The catechol-O-methyltransferase (COMT) is an enzyme that catalyses the transfer of a methyl group from S-adenosylmethionine to endogenous catecholamines, such as the neurotransmitters dopamine.46 This O-methylation causes degradation of catecholamine transmitters. Because COMT can influence dopamine brain levels, it is considered to affect the extent of the placebo effect. A single nucleotide polymorphism (SNP) rs4680 (G>A) in COMT encoding a valine (G allele) to methionine (A allele) amino acid (AA) substitution at codon 158 has been found to reduce the enzymatic activity of COMT by threefold to fourfold.47 Particularly, the homozygous form of the A allele has repeatedly been found to be related to reduced dopamine level in the prefrontal cortex.34 48 Rs4680 is a common polymorphism, and according to the 1000 Genomes Project Phase 3, the prevalence of the minor allele A is 0.28 in East Asians and 0.5 in Europeans.49 Because reduced dopaminergic activity is related to high pain sensitivity, rs4680 has been implicated in influencing test outcomes in numerous trials ranging from psychiatric disorders to cardiovascular diseases and irritable bowel syndrome (IBS).50
Until now, only one genetic association study has included a NTC group, and that study examined the association of variants in COMT with placebo effects.51 This study was based on a previous RCT with three groups, that is, an NTC group, a placebo acupuncture group and a placebo acupuncture+warmer caring group, to evaluate placebo acupuncture treatment of IBS.52 The results of that RCT showed that the best placebo treatment induced the strongest symptom relief since the RCT design potentially ruled out some factors affecting the responses to placebo treatment. Further, the genetic analysis results suggested that subjects in the homozygote of the rs4680 AA genotype with low enzyme activity resulting in high levels of dopamine in the body had the greatest placebo responses, and the G allele homozygous patients with high enzyme activity had the lowest placebo response. The heterozygotes of the GA genotype had an intermediate response. Moreover, another SNP rs4633, in the linkage with rs4680, had been found to give similar results.

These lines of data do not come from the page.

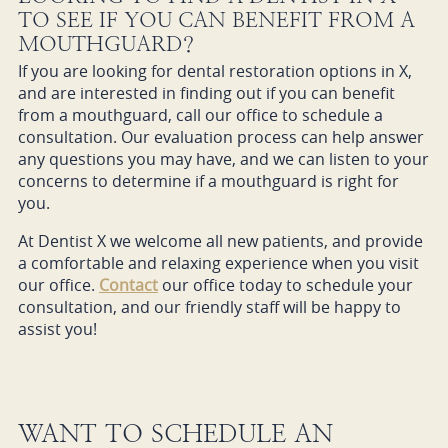
TO SEE IF YOU CAN BENEFIT FROM A
MOUTHGUARD?
If you are looking for dental restoration options in X,
and are interested in finding out if you can benefit
from a mouthguard, call our office to schedule a
consultation. Our evaluation process can help answer
any questions you may have, and we can listen to your
concerns to determine if a mouthguard is right for
you.
At Dentist X we welcome all new patients, and provide
a comfortable and relaxing experience when you visit
our office.
Contact
our office today to schedule your
consultation, and our friendly staff will be happy to
assist you!
WANT TO SCHEDULE AN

To the best of our knowledge, to date the largest study of genetic variations in RCT patients with placebo and bupropion treatments for major depressive disorder examined a total of 532 variants in 34 candidate genes.53 Although there were no results for rs4680 in that study, several other SNPs in COMT were found to be significantly associated with placebo effects. However, after the correction for multiple comparisons, these SNPs were not found to be associated with placebo effects. Interestingly, in a recent laboratory study, the G allele of rs4680 related to the high enzyme activity of COMT was found to be significantly associated with a higher frequency of nocebo effects and complaint record.54 55 The finding suggests that when individuals with the GG genotype show absence of any significant improvements in symptoms, they may have more side effects, such as complaints and nocebo effects. However, this result must be verified in a wide population since the study primarily tested Caucasian women.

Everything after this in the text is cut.